_ASSIGNMENT_.
Go to the line with "definição de imagem e cores" in the material below and copy from there through the line with "Consistenze disponibili", exactly. Pictures are not copied.

_DATA EXCERPTS_.
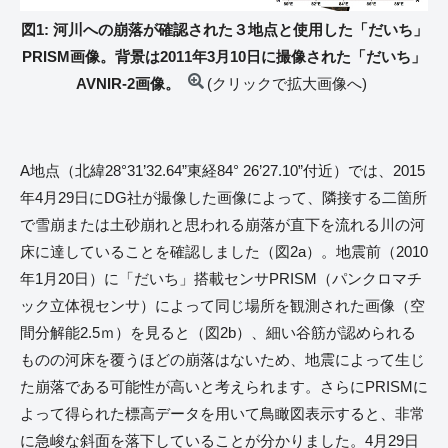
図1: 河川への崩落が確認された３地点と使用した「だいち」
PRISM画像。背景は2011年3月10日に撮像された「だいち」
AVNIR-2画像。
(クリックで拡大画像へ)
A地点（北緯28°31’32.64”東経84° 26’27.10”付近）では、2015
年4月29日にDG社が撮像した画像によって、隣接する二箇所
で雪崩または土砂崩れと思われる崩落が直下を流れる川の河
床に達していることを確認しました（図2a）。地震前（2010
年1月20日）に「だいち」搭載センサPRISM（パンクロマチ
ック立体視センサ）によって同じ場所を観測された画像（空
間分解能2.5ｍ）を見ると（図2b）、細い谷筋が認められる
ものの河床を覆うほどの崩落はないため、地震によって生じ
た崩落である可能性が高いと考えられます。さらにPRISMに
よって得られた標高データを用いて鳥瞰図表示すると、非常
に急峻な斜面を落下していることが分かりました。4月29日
---
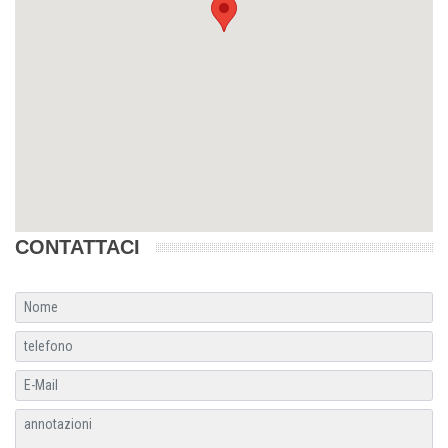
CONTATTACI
...
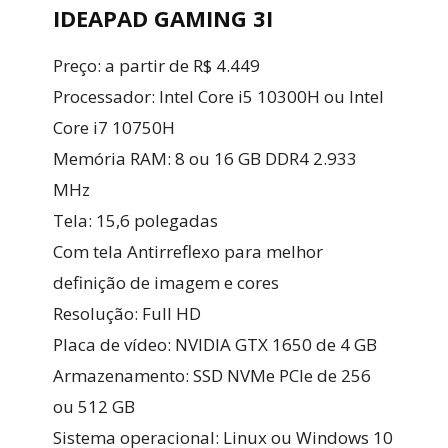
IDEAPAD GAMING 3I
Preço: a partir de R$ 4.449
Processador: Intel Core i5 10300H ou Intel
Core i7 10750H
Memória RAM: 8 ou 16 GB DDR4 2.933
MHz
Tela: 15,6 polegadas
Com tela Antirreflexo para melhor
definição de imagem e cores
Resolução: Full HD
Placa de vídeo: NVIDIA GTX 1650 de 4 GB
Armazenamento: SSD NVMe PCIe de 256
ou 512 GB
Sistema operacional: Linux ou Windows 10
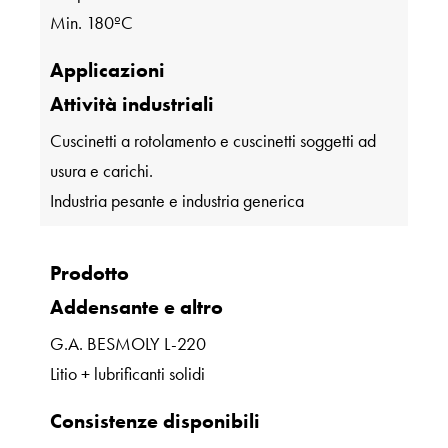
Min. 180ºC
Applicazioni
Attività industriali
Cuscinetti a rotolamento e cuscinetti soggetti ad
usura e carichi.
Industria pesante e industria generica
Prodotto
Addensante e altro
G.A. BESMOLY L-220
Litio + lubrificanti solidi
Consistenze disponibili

_EXERCISE RESPONSE_.
definição de imagem e cores
Resolução: Full HD
Placa de vídeo: NVIDIA GTX 1650 de 4 GB
Armazenamento: SSD NVMe PCIe de 256
ou 512 GB
Sistema operacional: Linux ou Windows 10
Min. 180ºC
Applicazioni
Attività industriali
Cuscinetti a rotolamento e cuscinetti soggetti ad
usura e carichi.
Industria pesante e industria generica
Prodotto
Addensante e altro
G.A. BESMOLY L-220
Litio + lubrificanti solidi
Consistenze disponibili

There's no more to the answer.